### WORK TO BE COMPLETED
Copy out the material below word for word, from its beginning through the line that contains "本当にイージー枠なのか", and include that line. Leave the picture markers out of your copy.

### DATA TO EXAMINE
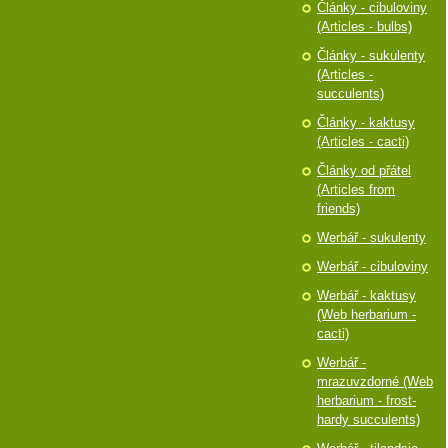
Články - cibuloviny
(Articles - bulbs)
Články - sukulenty
(Articles -
succulents)
Články - kaktusy
(Articles - cacti)
Články od přátel
(Articles from
friends)
Werbář - sukulenty
Werbář - cibuloviny
Werbář - kaktusy
(Web herbarium -
cacti)
Werbář -
mrazuvzdorné (Web
herbarium - frost-
hardy succulents)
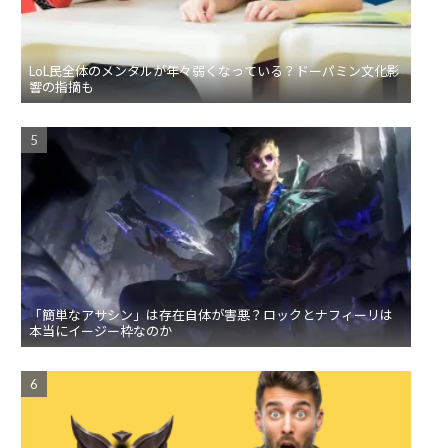
LoL民全体のメンタルが年々弱くなっている？ドーパミン文化影
響の指摘も
「簡単なアサシン」は存在自体が害悪？ロックとナフィーリは
本当にイージー枠なのか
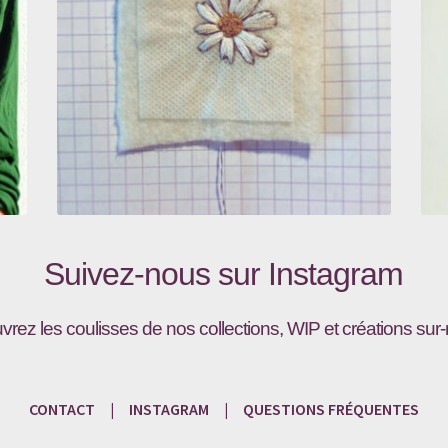
Suivez-nous sur
Instagram
vrez les coulisses de nos collections, WIP et créations sur
CONTACT
|
INSTAGRAM
|
QUESTIONS
FRÉQU
ENTES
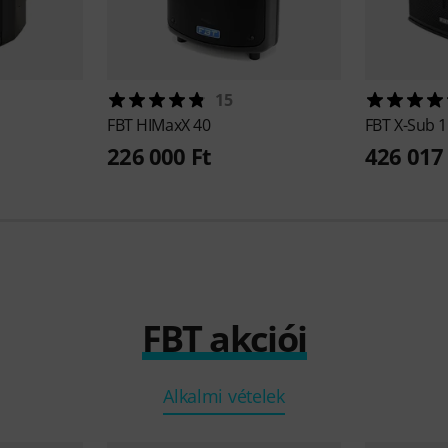
15
FBT
HIMaxX 40
FBT
X-Sub 
226 000 Ft
426 017 
FBT akciói
Alkalmi vételek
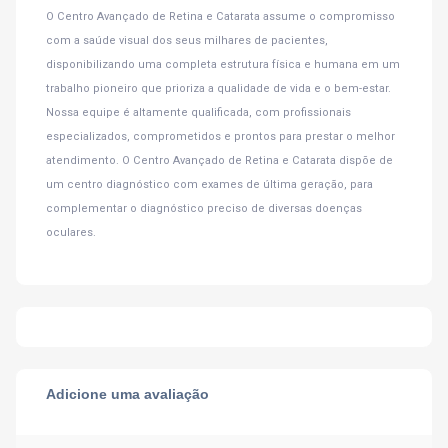
O Centro Avançado de Retina e Catarata assume o compromisso
com a saúde visual dos seus milhares de pacientes,
disponibilizando uma completa estrutura física e humana em um
trabalho pioneiro que prioriza a qualidade de vida e o bem-estar.
Nossa equipe é altamente qualificada, com profissionais
especializados, comprometidos e prontos para prestar o melhor
atendimento. O Centro Avançado de Retina e Catarata dispõe de
um centro diagnóstico com exames de última geração, para
complementar o diagnóstico preciso de diversas doenças
oculares.
Adicione uma avaliação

### OUTPUT
Články - cibuloviny
(Articles - bulbs)
Články - sukulenty
(Articles -
succulents)
Články - kaktusy
(Articles - cacti)
Články od přátel
(Articles from
friends)
Werbář - sukulenty
Werbář - cibuloviny
Werbář - kaktusy
(Web herbarium -
cacti)
Werbář -
mrazuvzdorné (Web
herbarium - frost-
hardy succulents)
LoL民全体のメンタルが年々弱くなっている？ドーパミン文化影
響の指摘も
「簡単なアサシン」は存在自体が害悪？ロックとナフィーリは
本当にイージー枠なのか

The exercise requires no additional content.